▶ Task goal
Transcribe the records verbatim, images excluded.

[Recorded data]
+===+
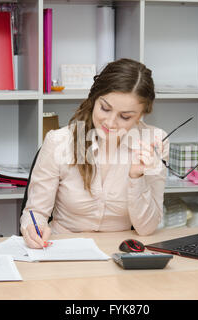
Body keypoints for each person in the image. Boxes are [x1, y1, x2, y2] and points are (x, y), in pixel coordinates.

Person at [20, 58, 169, 249]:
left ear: (141, 115)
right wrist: (33, 227)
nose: (110, 122)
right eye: (105, 108)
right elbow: (35, 212)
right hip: (63, 250)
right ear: (94, 98)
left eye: (125, 116)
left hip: (120, 252)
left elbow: (147, 228)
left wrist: (136, 177)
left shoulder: (154, 142)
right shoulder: (60, 142)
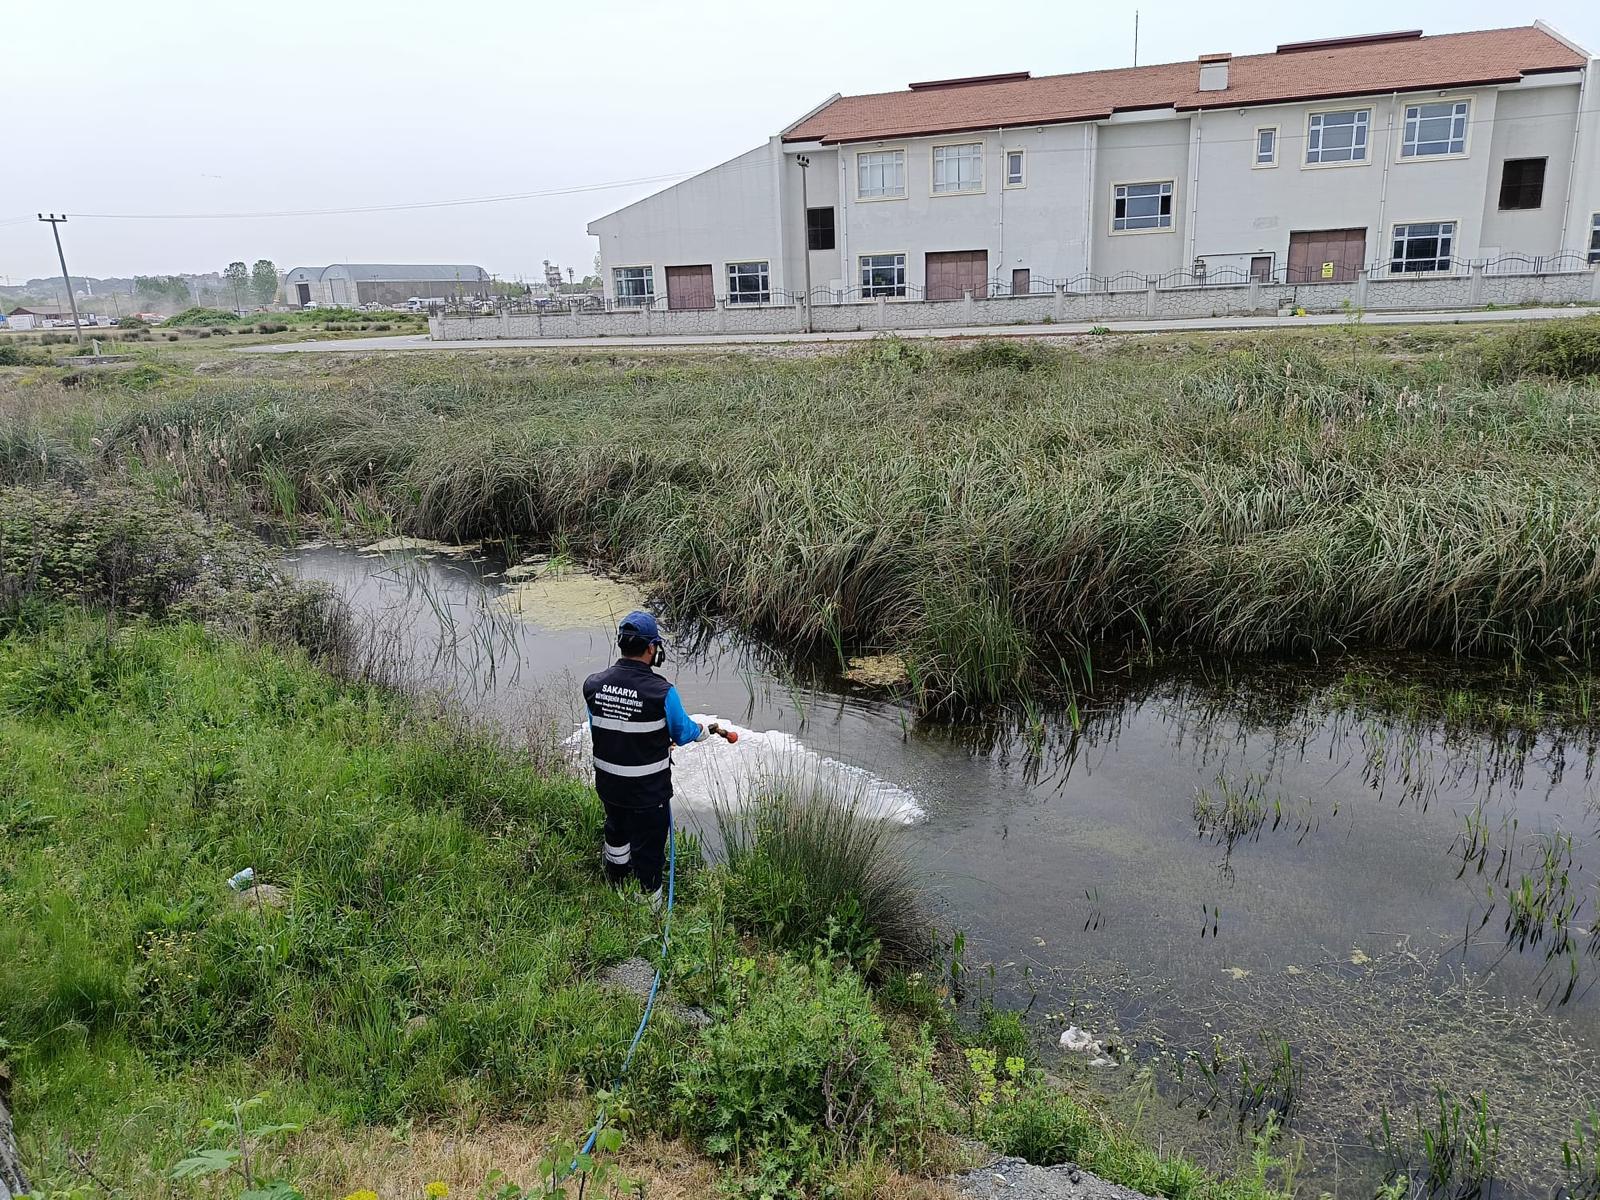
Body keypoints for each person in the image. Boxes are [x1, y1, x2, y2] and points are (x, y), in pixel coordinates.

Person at [582, 610, 716, 905]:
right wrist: (703, 731)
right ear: (652, 649)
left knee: (616, 829)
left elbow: (602, 729)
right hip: (647, 792)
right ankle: (649, 908)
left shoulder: (593, 685)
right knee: (649, 847)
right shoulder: (662, 692)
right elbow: (683, 732)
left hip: (609, 785)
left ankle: (615, 882)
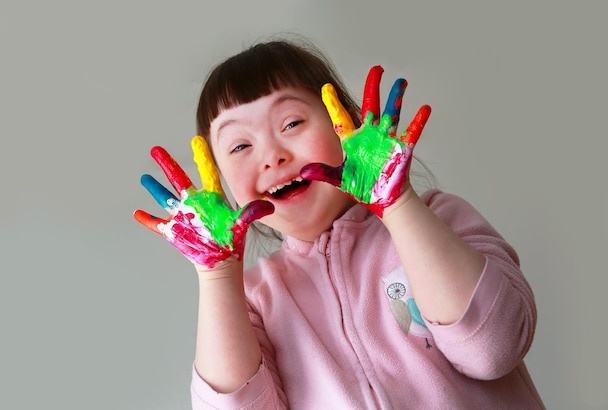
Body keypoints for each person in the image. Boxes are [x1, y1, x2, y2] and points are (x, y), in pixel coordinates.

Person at [134, 37, 545, 409]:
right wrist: (217, 276)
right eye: (240, 145)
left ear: (345, 123)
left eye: (292, 124)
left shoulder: (440, 217)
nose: (272, 155)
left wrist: (398, 205)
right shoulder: (255, 302)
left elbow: (495, 350)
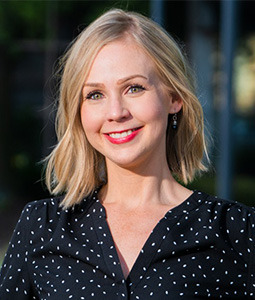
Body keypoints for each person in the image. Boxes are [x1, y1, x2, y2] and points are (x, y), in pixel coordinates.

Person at [0, 8, 254, 300]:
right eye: (95, 95)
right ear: (78, 110)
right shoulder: (41, 226)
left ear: (174, 98)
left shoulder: (239, 230)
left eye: (134, 88)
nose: (116, 113)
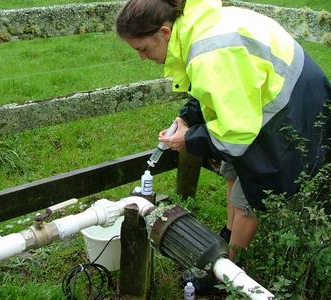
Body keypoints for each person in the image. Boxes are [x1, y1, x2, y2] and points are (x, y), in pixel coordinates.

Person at [116, 0, 331, 261]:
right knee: (232, 169)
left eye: (143, 48)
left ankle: (230, 270)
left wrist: (190, 138)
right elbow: (217, 90)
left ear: (164, 33)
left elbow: (235, 136)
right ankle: (229, 235)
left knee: (250, 190)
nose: (141, 56)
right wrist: (187, 118)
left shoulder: (209, 53)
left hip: (291, 107)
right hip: (266, 97)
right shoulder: (196, 28)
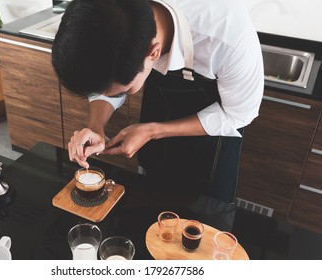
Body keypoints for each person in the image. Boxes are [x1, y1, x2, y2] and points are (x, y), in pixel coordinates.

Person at [52, 0, 264, 227]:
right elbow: (107, 77)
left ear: (153, 52)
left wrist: (153, 131)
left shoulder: (227, 36)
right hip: (156, 144)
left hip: (212, 156)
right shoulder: (115, 13)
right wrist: (96, 126)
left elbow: (238, 114)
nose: (105, 95)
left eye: (123, 89)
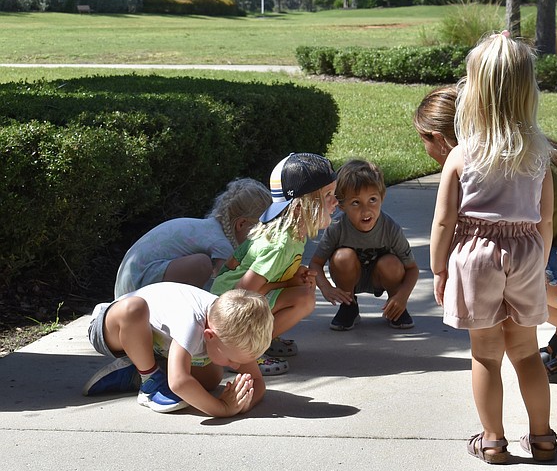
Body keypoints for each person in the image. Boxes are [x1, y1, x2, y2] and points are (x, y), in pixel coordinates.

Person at [414, 85, 557, 385]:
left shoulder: (498, 164)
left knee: (494, 266)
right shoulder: (526, 147)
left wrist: (443, 268)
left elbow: (504, 239)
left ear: (440, 139)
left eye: (424, 142)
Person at [429, 31, 557, 464]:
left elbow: (444, 221)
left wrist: (439, 269)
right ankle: (542, 438)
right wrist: (539, 262)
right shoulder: (539, 155)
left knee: (485, 354)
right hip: (526, 252)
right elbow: (546, 219)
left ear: (476, 93)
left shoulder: (462, 155)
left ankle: (492, 441)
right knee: (526, 352)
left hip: (475, 255)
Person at [211, 153, 338, 376]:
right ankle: (245, 352)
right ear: (300, 206)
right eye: (327, 195)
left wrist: (293, 276)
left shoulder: (293, 234)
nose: (335, 201)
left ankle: (262, 339)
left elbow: (269, 276)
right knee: (304, 299)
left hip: (237, 302)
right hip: (228, 310)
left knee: (302, 293)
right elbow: (241, 293)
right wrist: (287, 285)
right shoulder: (280, 245)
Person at [82, 282, 274, 418]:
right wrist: (222, 408)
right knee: (134, 308)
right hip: (112, 327)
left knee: (210, 379)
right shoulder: (191, 324)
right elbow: (179, 383)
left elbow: (258, 382)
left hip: (156, 345)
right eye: (232, 360)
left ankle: (135, 371)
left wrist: (243, 402)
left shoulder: (232, 329)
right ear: (209, 336)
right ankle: (150, 381)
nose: (237, 366)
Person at [114, 177, 272, 298]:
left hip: (130, 289)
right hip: (137, 290)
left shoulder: (207, 229)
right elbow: (227, 291)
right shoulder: (221, 244)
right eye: (262, 231)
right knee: (201, 265)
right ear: (241, 224)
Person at [309, 158, 419, 331]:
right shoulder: (337, 228)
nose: (366, 210)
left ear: (382, 197)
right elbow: (315, 263)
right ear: (341, 205)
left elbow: (412, 269)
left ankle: (395, 307)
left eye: (372, 200)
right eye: (355, 202)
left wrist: (402, 297)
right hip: (349, 276)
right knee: (342, 257)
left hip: (380, 277)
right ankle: (349, 307)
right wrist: (326, 288)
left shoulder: (390, 229)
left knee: (391, 263)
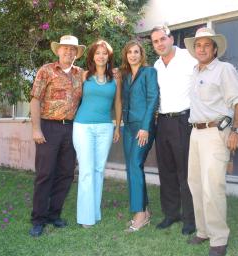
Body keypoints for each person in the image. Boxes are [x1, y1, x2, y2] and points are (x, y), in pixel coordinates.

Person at [184, 27, 238, 256]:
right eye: (198, 45)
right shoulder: (195, 71)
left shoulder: (225, 70)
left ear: (214, 49)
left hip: (215, 133)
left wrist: (237, 130)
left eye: (206, 45)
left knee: (213, 187)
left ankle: (219, 238)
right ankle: (203, 230)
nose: (201, 49)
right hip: (195, 132)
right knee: (196, 185)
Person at [29, 35, 86, 237]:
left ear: (76, 54)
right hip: (48, 127)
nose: (68, 52)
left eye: (72, 50)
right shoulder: (46, 70)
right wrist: (36, 129)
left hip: (71, 129)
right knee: (45, 174)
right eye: (65, 49)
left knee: (66, 174)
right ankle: (38, 219)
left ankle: (54, 214)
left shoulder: (80, 74)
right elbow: (35, 100)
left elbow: (100, 78)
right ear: (58, 51)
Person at [150, 25, 196, 235]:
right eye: (155, 41)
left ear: (171, 38)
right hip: (163, 122)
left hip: (184, 120)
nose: (159, 44)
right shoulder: (156, 65)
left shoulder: (189, 56)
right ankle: (171, 214)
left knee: (185, 172)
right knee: (166, 171)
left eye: (162, 39)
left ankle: (190, 219)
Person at [72, 40, 122, 228]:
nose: (101, 56)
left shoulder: (115, 78)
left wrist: (117, 127)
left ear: (109, 56)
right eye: (97, 53)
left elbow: (118, 103)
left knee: (99, 170)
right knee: (86, 170)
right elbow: (74, 99)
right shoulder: (84, 76)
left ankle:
+===+
▶ Output
Body keypoints for each person in the image. Boxes are [x1, y1, x2, y2] and points are (x, y), in pixel coordinates.

Person at [20, 58, 169, 249]:
left ear: (141, 115)
right wrist: (33, 227)
nose: (110, 122)
right eye: (105, 108)
right elbow: (35, 212)
right hip: (63, 250)
right ear: (94, 98)
left eye: (125, 116)
left hip: (120, 252)
left elbow: (147, 228)
left wrist: (136, 177)
left shoulder: (154, 142)
right shoulder: (60, 142)
Body keypoints for each person in the image. Boxes are [x1, y1, x2, y2] and points are (x, y), in pixel coordinates.

Person at [582, 610, 716, 905]:
right wrist: (703, 731)
right ear: (652, 649)
left knee: (616, 829)
left elbow: (602, 729)
right hip: (647, 792)
right ankle: (649, 908)
left shoulder: (593, 685)
right knee: (649, 847)
right shoulder: (662, 692)
right elbow: (683, 732)
left hip: (609, 785)
left ankle: (615, 882)
Body keypoints for each person in the image. Boxes are [x1, y1, x2, y2] and points are (x, y), in pixel coordinates.

Person at [134, 37, 545, 409]:
right wrist: (217, 276)
right eye: (240, 145)
left ear: (345, 123)
left eye: (292, 124)
left shoulder: (440, 217)
nose: (272, 155)
left wrist: (398, 205)
right shoulder: (255, 302)
left elbow: (495, 350)
Body keypoints for each person in the image. Boxes are [x1, y1, x2, y2] and points are (x, y), in pixel coordinates.

Person at [0, 8, 254, 300]:
right eye: (95, 95)
right ear: (78, 110)
right shoulder: (41, 226)
left ear: (174, 98)
left shoulder: (239, 230)
left eye: (134, 88)
nose: (116, 113)
Body keypoints for each person in the image. Boxes are [x1, y1, x2, y2] and points are (x, y), in pixel coordinates.

Person at [116, 0, 331, 261]:
right knee: (232, 169)
left eye: (143, 48)
left ankle: (230, 270)
left wrist: (190, 138)
right elbow: (217, 90)
left ear: (164, 33)
left elbow: (235, 136)
right ankle: (229, 235)
left knee: (250, 190)
nose: (141, 56)
right wrist: (187, 118)
left shoulder: (209, 53)
left hip: (291, 107)
right hip: (266, 97)
right shoulder: (196, 28)
Body keypoints for each person in the image. Boxes are [x1, y1, x2, y2] and points are (x, y), in pixel coordinates.

Person at [52, 0, 264, 227]:
right elbow: (107, 77)
left ear: (153, 52)
left wrist: (153, 131)
left shoulder: (227, 36)
right hip: (156, 144)
left hip: (212, 156)
right shoulder: (115, 13)
right wrist: (96, 126)
left elbow: (238, 114)
nose: (105, 95)
left eye: (123, 89)
Body keypoints for each person in the image. Boxes are [x1, y1, x2, y2] and points are (x, y), in pixel coordinates.

Person at [414, 85, 557, 385]:
left shoulder: (498, 164)
left knee: (494, 266)
right shoulder: (526, 147)
left wrist: (443, 268)
left elbow: (504, 239)
left ear: (440, 139)
left eye: (424, 142)
Person at [429, 31, 557, 464]:
left elbow: (444, 221)
left wrist: (439, 269)
right ankle: (542, 438)
right wrist: (539, 262)
right shoulder: (539, 155)
left knee: (485, 354)
right hip: (526, 252)
right elbow: (546, 219)
left ear: (476, 93)
left shoulder: (462, 155)
left ankle: (492, 441)
right knee: (526, 352)
left hip: (475, 255)
Person at [211, 153, 338, 376]:
right ankle: (245, 352)
right ear: (300, 206)
right eye: (327, 195)
left wrist: (293, 276)
left shoulder: (293, 234)
nose: (335, 201)
left ankle: (262, 339)
left elbow: (269, 276)
right knee: (304, 299)
left hip: (237, 302)
right hip: (228, 310)
left knee: (302, 293)
right elbow: (241, 293)
right wrist: (287, 285)
right shoulder: (280, 245)
Person at [82, 282, 274, 418]:
right wrist: (222, 408)
right knee: (134, 308)
right hip: (112, 327)
left knee: (210, 379)
right shoulder: (191, 324)
right elbow: (179, 383)
left elbow: (258, 382)
left hip: (156, 345)
right eye: (232, 360)
left ankle: (135, 371)
left wrist: (243, 402)
left shoulder: (232, 329)
right ear: (209, 336)
right ankle: (150, 381)
nose: (237, 366)
Person at [114, 177, 272, 298]:
left hip: (130, 289)
right hip: (137, 290)
left shoulder: (207, 229)
right elbow: (227, 291)
right shoulder: (221, 244)
right eye: (262, 231)
right knee: (201, 265)
right ear: (241, 224)
Person at [309, 158, 419, 331]:
right shoulder: (337, 228)
nose: (366, 210)
left ear: (382, 197)
right elbow: (315, 263)
right ear: (341, 205)
left elbow: (412, 269)
left ankle: (395, 307)
left eye: (372, 200)
right eye: (355, 202)
left wrist: (402, 297)
right hip: (349, 276)
right knee: (342, 257)
left hip: (380, 277)
right ankle: (349, 307)
right wrist: (326, 288)
left shoulder: (390, 229)
left knee: (391, 263)
Body keypoints for each person in the image. Boxes are [x1, y1, x2, y2] and points are (x, y), in pixel coordinates.

Person at [184, 27, 238, 256]:
right eye: (198, 45)
right shoulder: (195, 71)
left shoulder: (225, 70)
left ear: (214, 49)
left hip: (215, 133)
left wrist: (237, 130)
left eye: (206, 45)
left knee: (213, 187)
left ankle: (219, 238)
right ankle: (203, 230)
nose: (201, 49)
right hip: (195, 132)
right knee: (196, 185)
Person at [29, 35, 86, 237]:
left ear: (76, 54)
right hip: (48, 127)
nose: (68, 52)
left eye: (72, 50)
right shoulder: (46, 70)
right wrist: (36, 129)
left hip: (71, 129)
right knee: (45, 174)
right eye: (65, 49)
left knee: (66, 174)
right ankle: (38, 219)
left ankle: (54, 214)
left shoulder: (80, 74)
right elbow: (35, 100)
left elbow: (100, 78)
right ear: (58, 51)
Person at [150, 25, 196, 235]:
right eye: (155, 41)
left ear: (171, 38)
right hip: (163, 122)
left hip: (184, 120)
nose: (159, 44)
right shoulder: (156, 65)
left shoulder: (189, 56)
right ankle: (171, 214)
left knee: (185, 172)
right knee: (166, 171)
left eye: (162, 39)
left ankle: (190, 219)
Person at [72, 40, 122, 228]:
nose: (101, 56)
left shoulder: (115, 78)
left wrist: (117, 127)
left ear: (109, 56)
right eye: (97, 53)
left elbow: (118, 103)
left knee: (99, 170)
right knee: (86, 170)
right elbow: (74, 99)
right shoulder: (84, 76)
left ankle:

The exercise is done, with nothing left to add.